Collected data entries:
______________________________

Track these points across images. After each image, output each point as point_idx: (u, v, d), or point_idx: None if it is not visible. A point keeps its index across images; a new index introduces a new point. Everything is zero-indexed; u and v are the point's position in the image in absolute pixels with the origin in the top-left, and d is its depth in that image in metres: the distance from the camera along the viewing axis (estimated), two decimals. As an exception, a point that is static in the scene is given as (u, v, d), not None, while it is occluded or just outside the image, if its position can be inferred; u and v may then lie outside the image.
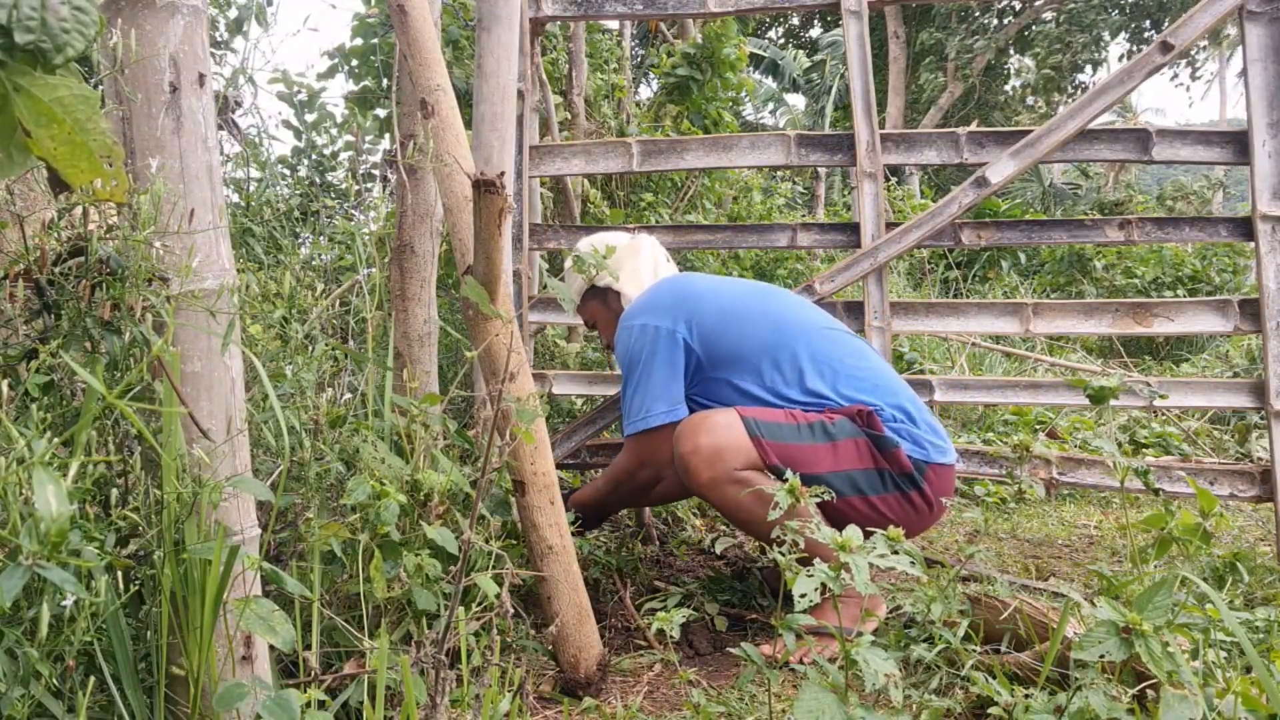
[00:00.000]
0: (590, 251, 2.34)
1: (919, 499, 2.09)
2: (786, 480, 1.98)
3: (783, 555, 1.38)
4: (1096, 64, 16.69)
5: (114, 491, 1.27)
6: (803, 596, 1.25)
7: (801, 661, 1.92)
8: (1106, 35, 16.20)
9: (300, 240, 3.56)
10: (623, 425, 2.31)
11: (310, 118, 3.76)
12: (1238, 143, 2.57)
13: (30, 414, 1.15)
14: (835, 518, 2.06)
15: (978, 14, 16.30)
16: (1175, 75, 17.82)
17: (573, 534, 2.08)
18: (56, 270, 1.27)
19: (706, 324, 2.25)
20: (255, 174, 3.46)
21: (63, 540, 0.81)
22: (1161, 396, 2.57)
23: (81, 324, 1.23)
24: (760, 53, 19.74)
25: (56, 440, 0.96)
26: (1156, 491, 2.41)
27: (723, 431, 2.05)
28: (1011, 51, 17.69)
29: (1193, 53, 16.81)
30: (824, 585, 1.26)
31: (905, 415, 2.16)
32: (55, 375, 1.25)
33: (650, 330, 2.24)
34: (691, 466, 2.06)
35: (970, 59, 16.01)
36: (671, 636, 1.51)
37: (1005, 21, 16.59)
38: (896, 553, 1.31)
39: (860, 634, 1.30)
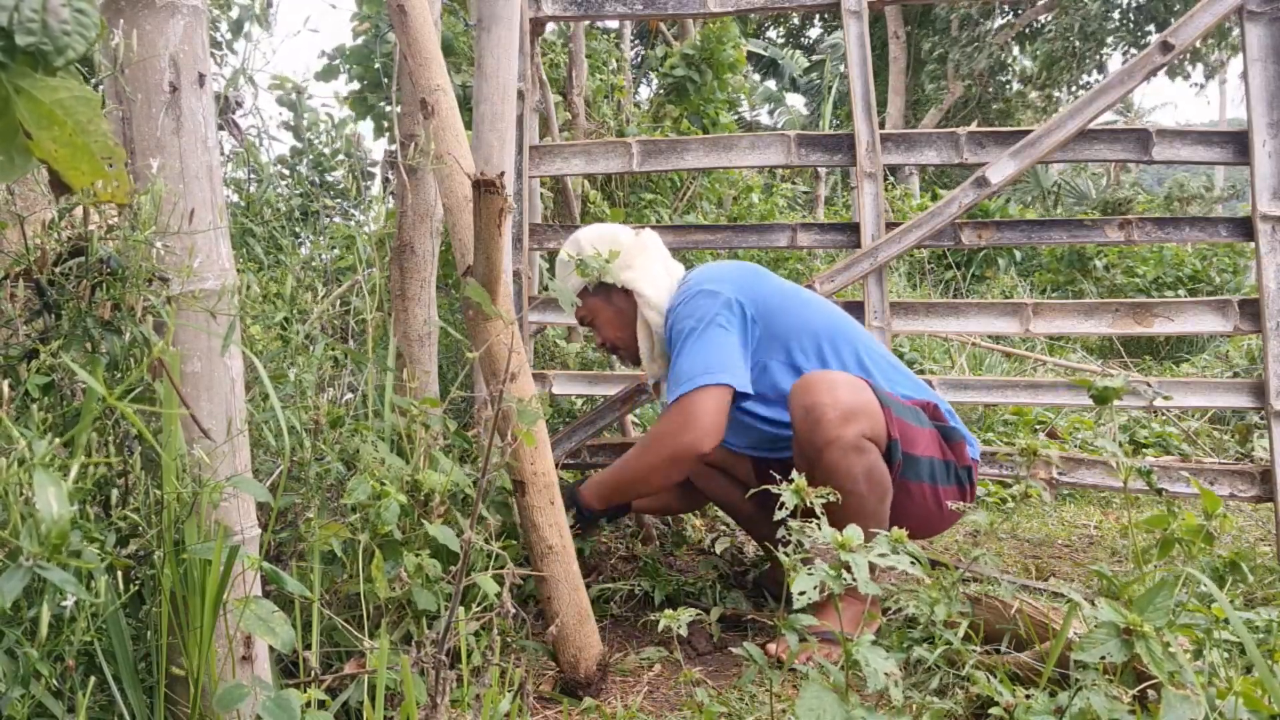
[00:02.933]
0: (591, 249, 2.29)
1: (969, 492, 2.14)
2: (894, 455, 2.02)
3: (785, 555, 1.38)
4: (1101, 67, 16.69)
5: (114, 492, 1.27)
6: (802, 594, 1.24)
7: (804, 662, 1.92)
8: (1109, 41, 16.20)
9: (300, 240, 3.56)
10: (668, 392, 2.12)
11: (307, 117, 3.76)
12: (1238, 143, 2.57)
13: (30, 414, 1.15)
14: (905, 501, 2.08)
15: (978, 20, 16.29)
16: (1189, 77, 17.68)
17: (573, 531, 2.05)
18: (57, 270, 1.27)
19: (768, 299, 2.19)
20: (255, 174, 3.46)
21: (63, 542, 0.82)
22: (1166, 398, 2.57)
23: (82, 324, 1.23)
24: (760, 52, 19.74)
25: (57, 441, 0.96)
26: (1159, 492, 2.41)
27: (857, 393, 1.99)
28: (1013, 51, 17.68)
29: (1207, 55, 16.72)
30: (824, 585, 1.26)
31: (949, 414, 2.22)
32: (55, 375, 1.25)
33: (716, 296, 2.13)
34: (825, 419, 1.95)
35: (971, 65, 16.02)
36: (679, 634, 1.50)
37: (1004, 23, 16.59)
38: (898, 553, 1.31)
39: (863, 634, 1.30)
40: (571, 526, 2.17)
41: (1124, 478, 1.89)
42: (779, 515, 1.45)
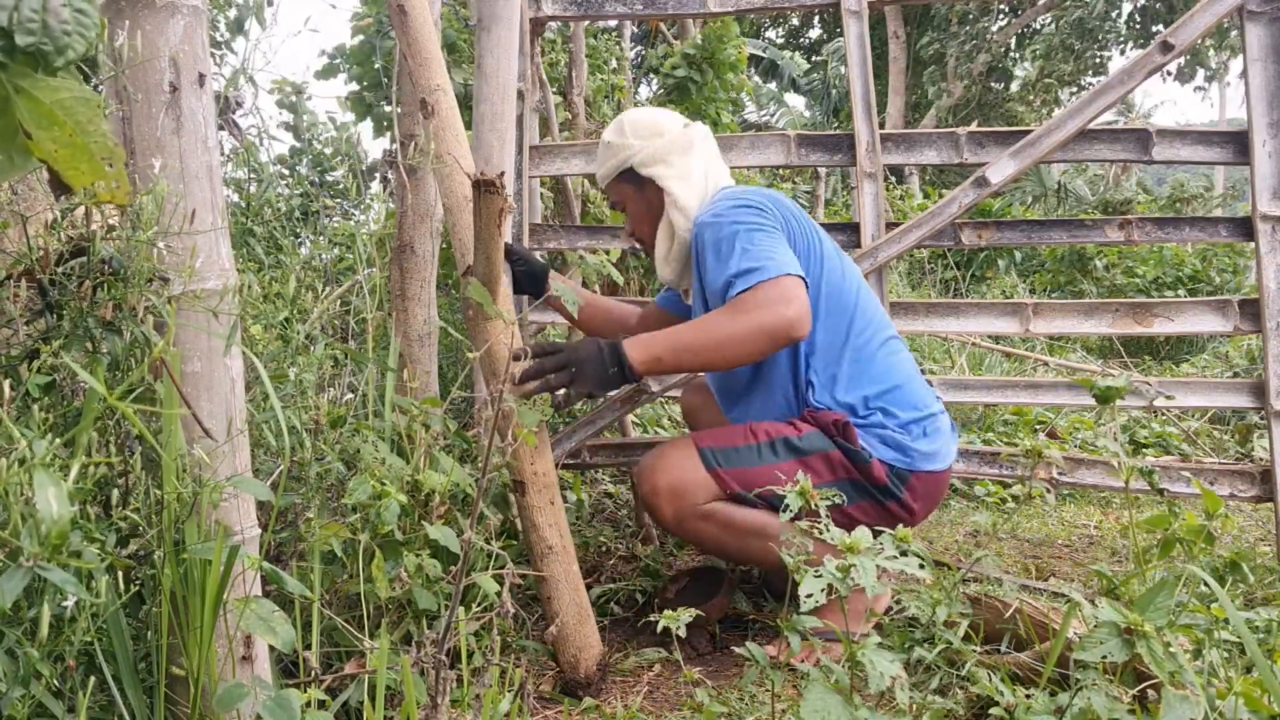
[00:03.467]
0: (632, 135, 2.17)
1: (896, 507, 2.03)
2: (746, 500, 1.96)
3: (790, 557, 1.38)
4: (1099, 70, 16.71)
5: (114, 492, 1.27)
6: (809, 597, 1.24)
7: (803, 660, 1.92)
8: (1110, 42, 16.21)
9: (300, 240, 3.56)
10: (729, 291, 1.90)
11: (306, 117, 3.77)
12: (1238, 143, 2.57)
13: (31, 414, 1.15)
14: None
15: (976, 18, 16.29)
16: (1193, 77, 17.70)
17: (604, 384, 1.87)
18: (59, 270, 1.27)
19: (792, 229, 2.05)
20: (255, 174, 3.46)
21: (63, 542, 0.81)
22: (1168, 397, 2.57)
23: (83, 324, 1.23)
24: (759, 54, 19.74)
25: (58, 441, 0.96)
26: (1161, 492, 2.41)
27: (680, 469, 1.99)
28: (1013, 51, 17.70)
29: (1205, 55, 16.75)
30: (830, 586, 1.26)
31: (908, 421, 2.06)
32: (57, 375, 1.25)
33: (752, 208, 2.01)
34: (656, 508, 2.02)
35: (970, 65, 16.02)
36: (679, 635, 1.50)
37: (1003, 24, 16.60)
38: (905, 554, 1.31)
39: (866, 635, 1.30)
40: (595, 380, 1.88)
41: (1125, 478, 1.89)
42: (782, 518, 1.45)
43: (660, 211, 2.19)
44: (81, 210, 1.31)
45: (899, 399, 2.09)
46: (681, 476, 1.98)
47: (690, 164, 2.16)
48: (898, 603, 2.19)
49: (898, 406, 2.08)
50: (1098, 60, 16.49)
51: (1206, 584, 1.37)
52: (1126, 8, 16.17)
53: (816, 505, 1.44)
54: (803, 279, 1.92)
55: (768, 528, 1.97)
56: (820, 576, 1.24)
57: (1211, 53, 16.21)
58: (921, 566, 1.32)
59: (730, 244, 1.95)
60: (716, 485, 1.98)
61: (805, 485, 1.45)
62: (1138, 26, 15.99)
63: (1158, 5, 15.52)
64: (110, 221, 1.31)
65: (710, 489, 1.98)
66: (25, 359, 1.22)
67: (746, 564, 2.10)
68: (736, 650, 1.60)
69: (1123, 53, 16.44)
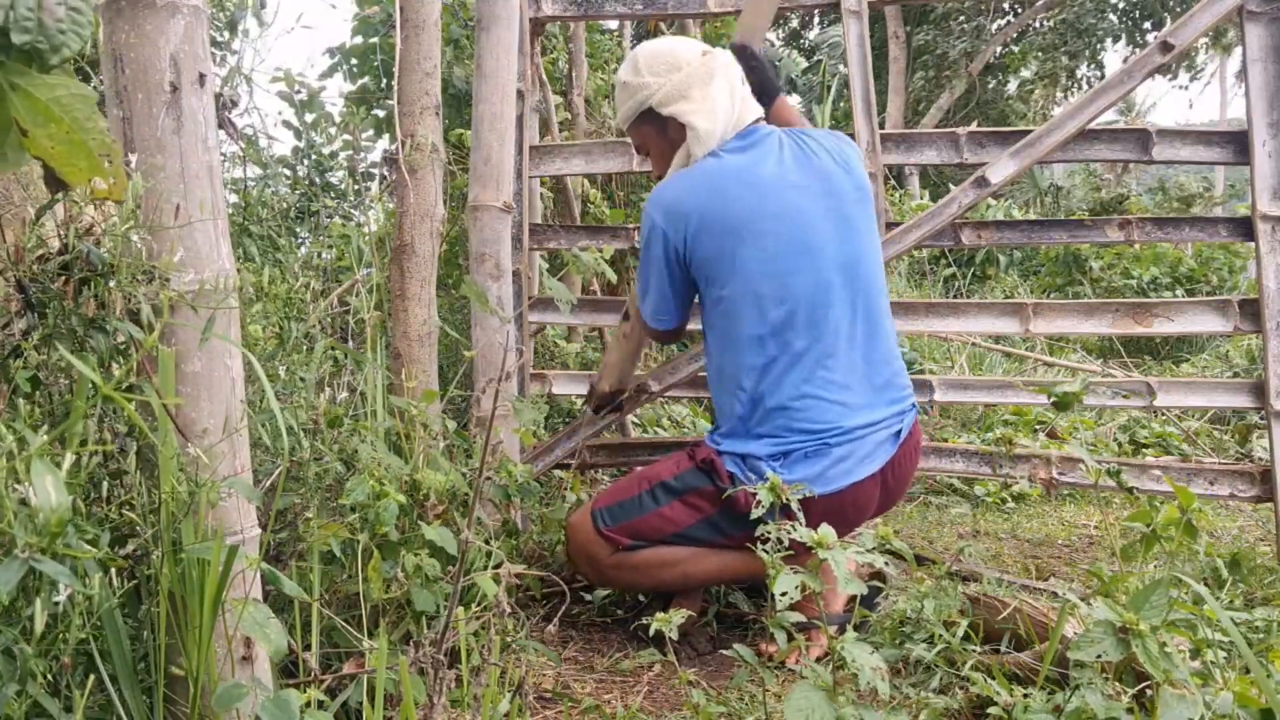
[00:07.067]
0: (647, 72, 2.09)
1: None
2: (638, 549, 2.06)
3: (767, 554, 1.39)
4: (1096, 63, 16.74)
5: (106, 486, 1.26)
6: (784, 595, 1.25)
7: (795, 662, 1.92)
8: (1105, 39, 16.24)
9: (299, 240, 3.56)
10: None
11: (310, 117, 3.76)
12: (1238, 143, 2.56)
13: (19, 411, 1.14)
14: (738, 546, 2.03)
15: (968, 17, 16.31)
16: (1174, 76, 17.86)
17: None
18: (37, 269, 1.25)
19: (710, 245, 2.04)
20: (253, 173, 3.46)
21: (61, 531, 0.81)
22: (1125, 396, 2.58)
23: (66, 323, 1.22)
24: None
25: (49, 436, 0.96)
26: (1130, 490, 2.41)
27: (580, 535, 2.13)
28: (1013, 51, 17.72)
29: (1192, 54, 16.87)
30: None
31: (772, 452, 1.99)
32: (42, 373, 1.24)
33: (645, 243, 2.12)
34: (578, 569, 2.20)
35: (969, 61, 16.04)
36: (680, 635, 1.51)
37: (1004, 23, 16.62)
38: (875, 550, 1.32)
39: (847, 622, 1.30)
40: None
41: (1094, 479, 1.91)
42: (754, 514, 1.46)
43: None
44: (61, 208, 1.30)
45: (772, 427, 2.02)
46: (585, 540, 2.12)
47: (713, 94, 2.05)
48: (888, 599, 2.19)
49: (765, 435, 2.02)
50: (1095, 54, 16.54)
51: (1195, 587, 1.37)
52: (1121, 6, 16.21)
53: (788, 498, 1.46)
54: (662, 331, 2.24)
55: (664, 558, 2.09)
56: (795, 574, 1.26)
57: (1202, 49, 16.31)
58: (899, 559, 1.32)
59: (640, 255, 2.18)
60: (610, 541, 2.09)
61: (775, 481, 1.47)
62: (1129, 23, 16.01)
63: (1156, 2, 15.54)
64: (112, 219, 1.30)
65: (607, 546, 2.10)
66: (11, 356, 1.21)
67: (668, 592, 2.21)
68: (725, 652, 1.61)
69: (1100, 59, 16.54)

______________________________

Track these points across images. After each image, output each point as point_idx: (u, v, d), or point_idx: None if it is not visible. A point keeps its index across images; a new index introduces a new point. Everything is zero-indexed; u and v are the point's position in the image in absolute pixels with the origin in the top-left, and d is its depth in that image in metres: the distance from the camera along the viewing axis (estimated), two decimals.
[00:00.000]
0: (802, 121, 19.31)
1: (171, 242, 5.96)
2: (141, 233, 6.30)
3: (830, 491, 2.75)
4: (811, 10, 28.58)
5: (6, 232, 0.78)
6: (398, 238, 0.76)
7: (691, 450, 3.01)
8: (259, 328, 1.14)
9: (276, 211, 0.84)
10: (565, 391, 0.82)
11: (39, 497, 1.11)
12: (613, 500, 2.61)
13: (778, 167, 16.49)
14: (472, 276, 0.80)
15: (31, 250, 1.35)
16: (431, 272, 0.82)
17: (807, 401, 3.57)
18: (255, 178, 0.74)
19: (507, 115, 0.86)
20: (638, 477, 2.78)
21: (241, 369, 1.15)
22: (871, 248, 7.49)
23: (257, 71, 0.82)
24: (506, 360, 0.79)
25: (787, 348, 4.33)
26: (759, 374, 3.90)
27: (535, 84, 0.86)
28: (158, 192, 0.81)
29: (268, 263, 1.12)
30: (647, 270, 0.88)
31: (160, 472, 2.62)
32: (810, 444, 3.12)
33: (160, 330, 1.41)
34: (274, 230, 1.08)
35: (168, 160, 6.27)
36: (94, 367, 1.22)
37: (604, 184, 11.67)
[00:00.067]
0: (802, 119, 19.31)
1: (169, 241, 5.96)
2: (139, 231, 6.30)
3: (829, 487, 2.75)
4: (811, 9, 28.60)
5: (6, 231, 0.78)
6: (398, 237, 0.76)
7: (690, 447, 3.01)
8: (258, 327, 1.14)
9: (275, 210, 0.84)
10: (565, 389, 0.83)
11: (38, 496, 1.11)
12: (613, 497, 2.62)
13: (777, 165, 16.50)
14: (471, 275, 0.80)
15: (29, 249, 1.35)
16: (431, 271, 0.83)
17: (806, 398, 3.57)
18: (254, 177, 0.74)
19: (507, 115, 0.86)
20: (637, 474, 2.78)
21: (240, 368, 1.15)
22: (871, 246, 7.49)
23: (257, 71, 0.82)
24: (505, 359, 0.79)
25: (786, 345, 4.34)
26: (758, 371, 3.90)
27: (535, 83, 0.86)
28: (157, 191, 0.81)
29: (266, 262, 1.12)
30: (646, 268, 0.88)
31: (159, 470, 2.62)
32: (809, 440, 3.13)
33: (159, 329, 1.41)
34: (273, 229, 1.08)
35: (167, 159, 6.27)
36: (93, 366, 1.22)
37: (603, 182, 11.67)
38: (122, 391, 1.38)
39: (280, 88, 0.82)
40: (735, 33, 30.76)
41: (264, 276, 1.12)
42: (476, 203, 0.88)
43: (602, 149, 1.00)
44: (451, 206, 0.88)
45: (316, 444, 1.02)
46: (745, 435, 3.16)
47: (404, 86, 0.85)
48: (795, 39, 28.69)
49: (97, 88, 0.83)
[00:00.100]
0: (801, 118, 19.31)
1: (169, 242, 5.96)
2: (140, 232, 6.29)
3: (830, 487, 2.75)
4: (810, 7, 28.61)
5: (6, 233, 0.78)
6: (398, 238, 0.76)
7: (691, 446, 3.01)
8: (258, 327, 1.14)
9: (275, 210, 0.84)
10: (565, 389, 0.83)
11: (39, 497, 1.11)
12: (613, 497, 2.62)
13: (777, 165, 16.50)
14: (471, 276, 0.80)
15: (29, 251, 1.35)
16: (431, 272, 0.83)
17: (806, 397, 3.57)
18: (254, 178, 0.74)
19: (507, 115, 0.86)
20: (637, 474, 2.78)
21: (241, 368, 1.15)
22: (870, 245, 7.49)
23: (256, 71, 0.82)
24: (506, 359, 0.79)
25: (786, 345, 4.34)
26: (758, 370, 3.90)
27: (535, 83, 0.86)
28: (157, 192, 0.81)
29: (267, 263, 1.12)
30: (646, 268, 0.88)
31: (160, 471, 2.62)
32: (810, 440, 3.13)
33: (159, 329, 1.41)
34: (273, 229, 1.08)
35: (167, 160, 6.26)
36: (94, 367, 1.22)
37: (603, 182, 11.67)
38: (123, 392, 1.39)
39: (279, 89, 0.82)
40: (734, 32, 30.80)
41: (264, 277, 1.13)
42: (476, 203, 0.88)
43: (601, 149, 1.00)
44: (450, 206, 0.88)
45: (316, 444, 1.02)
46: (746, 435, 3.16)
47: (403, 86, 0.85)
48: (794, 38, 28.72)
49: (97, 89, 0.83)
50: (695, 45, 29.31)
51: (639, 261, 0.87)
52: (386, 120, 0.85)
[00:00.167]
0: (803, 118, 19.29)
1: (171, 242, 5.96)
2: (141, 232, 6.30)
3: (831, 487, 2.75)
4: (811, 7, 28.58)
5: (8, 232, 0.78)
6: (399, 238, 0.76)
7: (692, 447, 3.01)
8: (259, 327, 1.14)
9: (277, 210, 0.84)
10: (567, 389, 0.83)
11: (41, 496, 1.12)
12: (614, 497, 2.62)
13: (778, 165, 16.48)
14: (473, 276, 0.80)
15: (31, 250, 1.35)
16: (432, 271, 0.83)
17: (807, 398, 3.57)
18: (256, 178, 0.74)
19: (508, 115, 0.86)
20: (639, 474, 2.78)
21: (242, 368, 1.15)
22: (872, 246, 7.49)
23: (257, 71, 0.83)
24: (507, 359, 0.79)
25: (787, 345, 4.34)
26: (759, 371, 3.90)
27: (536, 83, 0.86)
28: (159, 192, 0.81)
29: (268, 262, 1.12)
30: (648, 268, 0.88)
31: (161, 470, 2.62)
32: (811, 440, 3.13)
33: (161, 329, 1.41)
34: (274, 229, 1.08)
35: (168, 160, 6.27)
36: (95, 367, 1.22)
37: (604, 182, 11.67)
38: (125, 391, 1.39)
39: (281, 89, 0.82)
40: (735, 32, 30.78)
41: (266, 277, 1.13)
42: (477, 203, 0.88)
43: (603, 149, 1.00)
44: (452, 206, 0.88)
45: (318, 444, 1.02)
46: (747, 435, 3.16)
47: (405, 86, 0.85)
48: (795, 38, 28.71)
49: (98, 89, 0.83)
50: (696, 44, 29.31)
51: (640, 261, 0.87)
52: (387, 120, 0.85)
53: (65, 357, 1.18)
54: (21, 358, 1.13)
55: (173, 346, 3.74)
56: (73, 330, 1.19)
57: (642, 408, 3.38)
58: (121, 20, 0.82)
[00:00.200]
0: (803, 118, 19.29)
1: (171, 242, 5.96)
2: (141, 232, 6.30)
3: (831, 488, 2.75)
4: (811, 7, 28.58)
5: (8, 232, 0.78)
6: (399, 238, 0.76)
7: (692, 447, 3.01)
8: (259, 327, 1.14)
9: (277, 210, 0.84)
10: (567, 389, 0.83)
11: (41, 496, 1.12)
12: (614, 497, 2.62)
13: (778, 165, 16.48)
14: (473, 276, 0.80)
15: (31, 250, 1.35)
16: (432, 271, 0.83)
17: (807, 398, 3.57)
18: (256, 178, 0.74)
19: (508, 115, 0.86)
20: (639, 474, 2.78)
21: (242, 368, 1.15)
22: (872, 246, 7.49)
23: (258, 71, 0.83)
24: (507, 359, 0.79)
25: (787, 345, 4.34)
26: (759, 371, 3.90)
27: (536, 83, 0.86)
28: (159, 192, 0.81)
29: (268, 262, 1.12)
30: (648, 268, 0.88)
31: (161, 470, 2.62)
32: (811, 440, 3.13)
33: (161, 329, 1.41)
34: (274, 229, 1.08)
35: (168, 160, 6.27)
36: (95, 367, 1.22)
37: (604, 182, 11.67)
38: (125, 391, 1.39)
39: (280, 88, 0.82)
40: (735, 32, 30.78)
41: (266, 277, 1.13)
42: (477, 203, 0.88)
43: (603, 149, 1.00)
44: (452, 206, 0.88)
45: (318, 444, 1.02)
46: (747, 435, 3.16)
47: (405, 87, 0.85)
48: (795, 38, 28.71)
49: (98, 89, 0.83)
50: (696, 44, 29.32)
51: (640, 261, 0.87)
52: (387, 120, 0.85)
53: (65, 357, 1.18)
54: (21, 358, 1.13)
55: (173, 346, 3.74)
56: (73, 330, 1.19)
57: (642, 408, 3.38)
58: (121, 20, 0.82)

______________________________

About this task. Starting at the line above that holds "outside the image.", repeat every line exactly down to and including the line that holds "8: (1106, 35, 16.20)", then stop. Do not carry over any pictures.

Answer section.
Track these points across images. After each image, output each point as point_idx: (u, v, d), or point_idx: None if it is not visible. A point keeps its index across images; a new index introduces a new point. Everything is zero-indexed; u and v are the point's position in the image in absolute pixels with the origin in the top-left, and d is its depth in that image in metres: the distance from the camera along the viewing axis (estimated), two decimals. As an exception, a point that is static in the scene is given as (u, v, d), not None, while it is occluded or just outside the image, if its position can be inferred; u and v may then lie outside the image.
[00:00.000]
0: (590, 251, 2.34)
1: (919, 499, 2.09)
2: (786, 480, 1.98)
3: (783, 555, 1.38)
4: (1096, 64, 16.69)
5: (114, 491, 1.27)
6: (803, 596, 1.25)
7: (801, 661, 1.92)
8: (1106, 35, 16.20)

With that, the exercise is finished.